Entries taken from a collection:
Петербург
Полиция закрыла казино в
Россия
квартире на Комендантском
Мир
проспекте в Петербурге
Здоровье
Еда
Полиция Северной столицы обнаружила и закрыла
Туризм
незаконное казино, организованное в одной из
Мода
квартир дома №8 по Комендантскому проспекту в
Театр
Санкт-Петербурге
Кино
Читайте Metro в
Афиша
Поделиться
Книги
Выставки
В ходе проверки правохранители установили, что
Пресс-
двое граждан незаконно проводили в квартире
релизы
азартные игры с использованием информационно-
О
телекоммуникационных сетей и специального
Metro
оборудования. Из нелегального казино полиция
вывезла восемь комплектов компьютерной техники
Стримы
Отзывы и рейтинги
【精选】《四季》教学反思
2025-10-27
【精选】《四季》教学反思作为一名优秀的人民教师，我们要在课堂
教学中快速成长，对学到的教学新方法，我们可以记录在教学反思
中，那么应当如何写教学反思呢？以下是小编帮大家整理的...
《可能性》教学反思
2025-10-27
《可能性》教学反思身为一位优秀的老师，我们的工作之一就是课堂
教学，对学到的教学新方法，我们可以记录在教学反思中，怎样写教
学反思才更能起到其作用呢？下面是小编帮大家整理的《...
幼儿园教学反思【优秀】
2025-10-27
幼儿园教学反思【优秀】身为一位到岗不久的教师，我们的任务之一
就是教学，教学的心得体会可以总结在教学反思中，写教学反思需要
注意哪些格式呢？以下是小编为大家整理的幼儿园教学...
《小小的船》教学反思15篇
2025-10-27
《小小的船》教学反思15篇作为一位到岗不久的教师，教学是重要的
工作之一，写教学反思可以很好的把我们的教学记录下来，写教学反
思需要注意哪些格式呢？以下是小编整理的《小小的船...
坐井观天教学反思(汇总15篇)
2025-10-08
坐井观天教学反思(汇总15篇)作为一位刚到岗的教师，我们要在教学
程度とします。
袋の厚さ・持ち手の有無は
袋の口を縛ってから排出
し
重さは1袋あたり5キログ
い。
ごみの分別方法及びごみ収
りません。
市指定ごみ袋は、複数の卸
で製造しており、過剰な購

...

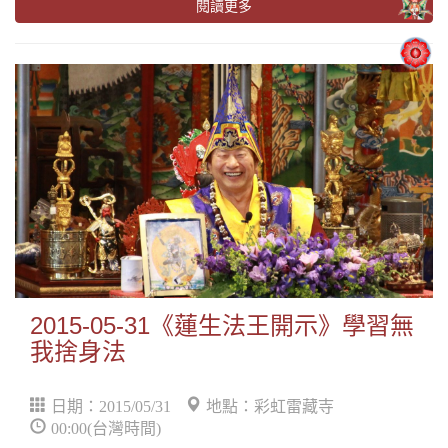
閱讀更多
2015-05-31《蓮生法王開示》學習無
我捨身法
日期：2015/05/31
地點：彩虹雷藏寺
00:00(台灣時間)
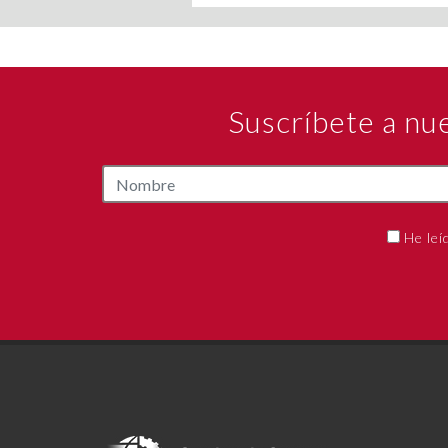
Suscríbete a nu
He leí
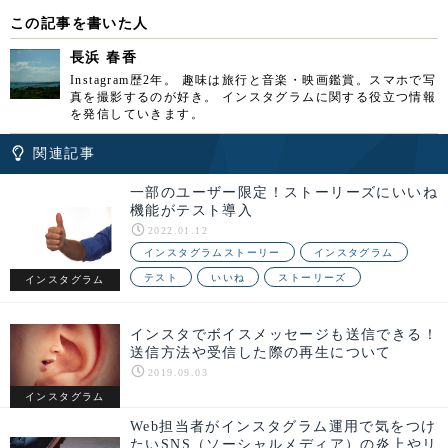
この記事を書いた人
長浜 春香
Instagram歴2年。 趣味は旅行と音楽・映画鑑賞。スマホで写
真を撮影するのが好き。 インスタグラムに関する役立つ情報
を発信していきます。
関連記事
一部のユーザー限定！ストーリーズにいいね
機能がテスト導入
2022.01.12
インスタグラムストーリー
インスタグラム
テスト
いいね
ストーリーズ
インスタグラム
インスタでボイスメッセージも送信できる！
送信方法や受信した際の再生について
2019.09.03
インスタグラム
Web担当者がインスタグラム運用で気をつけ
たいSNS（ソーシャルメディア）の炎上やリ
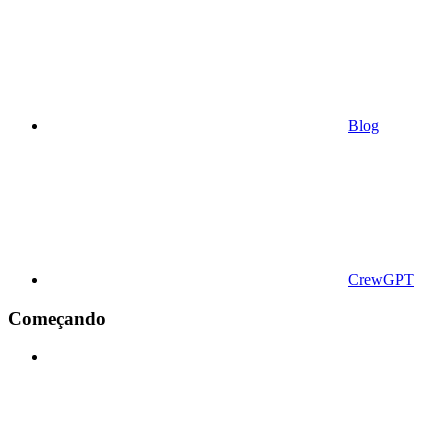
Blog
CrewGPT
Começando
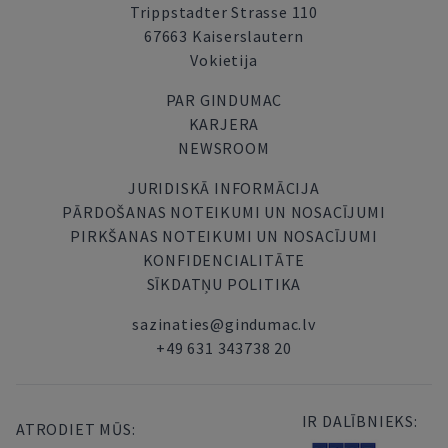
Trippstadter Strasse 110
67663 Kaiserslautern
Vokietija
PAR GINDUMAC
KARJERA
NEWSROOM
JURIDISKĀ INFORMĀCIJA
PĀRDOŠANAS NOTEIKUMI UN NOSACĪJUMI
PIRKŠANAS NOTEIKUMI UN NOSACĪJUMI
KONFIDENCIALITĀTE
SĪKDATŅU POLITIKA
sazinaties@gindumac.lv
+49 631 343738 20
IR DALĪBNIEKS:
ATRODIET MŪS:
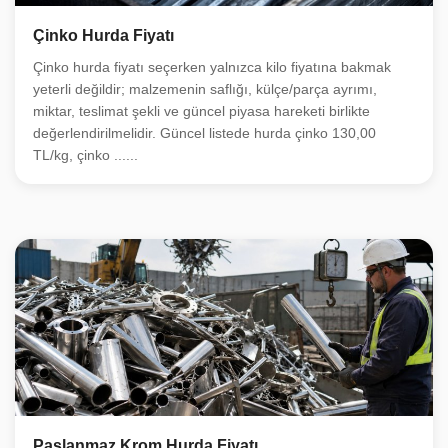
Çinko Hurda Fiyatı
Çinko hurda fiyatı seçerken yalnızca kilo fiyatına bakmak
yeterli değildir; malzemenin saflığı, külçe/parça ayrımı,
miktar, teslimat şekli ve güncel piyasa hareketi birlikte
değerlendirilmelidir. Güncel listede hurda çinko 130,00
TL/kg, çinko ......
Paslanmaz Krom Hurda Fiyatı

--

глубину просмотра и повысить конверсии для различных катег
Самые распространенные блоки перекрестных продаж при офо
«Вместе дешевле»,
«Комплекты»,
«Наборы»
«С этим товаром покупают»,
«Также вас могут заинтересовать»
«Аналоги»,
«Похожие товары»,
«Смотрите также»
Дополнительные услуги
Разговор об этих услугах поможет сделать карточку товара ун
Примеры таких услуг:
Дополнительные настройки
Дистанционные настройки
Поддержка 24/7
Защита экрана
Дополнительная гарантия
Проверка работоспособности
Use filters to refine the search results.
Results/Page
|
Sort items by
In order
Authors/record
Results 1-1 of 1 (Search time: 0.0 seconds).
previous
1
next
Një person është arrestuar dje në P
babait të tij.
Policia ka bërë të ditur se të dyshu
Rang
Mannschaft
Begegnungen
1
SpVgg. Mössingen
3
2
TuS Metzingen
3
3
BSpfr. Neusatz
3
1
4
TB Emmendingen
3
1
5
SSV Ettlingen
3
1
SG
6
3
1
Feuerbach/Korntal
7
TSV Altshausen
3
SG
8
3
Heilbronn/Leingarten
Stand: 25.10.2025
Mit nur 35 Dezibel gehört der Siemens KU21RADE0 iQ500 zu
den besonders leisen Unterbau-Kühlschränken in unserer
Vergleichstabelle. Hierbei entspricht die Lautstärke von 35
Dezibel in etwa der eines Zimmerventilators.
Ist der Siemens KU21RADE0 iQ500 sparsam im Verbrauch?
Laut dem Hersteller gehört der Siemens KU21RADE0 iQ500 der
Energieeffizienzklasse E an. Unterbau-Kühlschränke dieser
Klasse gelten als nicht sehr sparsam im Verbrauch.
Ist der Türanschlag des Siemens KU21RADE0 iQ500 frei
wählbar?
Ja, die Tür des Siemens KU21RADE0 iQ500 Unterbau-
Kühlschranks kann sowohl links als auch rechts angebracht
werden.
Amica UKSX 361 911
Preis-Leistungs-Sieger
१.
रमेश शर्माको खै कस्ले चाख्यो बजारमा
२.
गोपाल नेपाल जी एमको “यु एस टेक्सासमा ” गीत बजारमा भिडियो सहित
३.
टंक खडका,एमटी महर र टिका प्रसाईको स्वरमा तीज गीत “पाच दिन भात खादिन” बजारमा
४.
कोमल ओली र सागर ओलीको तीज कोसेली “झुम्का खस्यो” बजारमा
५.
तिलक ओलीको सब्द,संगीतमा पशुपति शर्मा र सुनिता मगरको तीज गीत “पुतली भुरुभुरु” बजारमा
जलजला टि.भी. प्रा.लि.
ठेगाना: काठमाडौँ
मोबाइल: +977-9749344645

◆ PROBLEM DETAILS: Look above for the line that contains "Защита экрана". Starting there, transcribe every line exactly until you have copied the line that contains "Feuerbach/Korntal".

◆ RESPONSE TO THIS TASK:
Защита экрана
Дополнительная гарантия
Проверка работоспособности
Use filters to refine the search results.
Results/Page
|
Sort items by
In order
Authors/record
Results 1-1 of 1 (Search time: 0.0 seconds).
previous
1
next
Një person është arrestuar dje në P
babait të tij.
Policia ka bërë të ditur se të dyshu
Rang
Mannschaft
Begegnungen
1
SpVgg. Mössingen
3
2
TuS Metzingen
3
3
BSpfr. Neusatz
3
1
4
TB Emmendingen
3
1
5
SSV Ettlingen
3
1
SG
6
3
1
Feuerbach/Korntal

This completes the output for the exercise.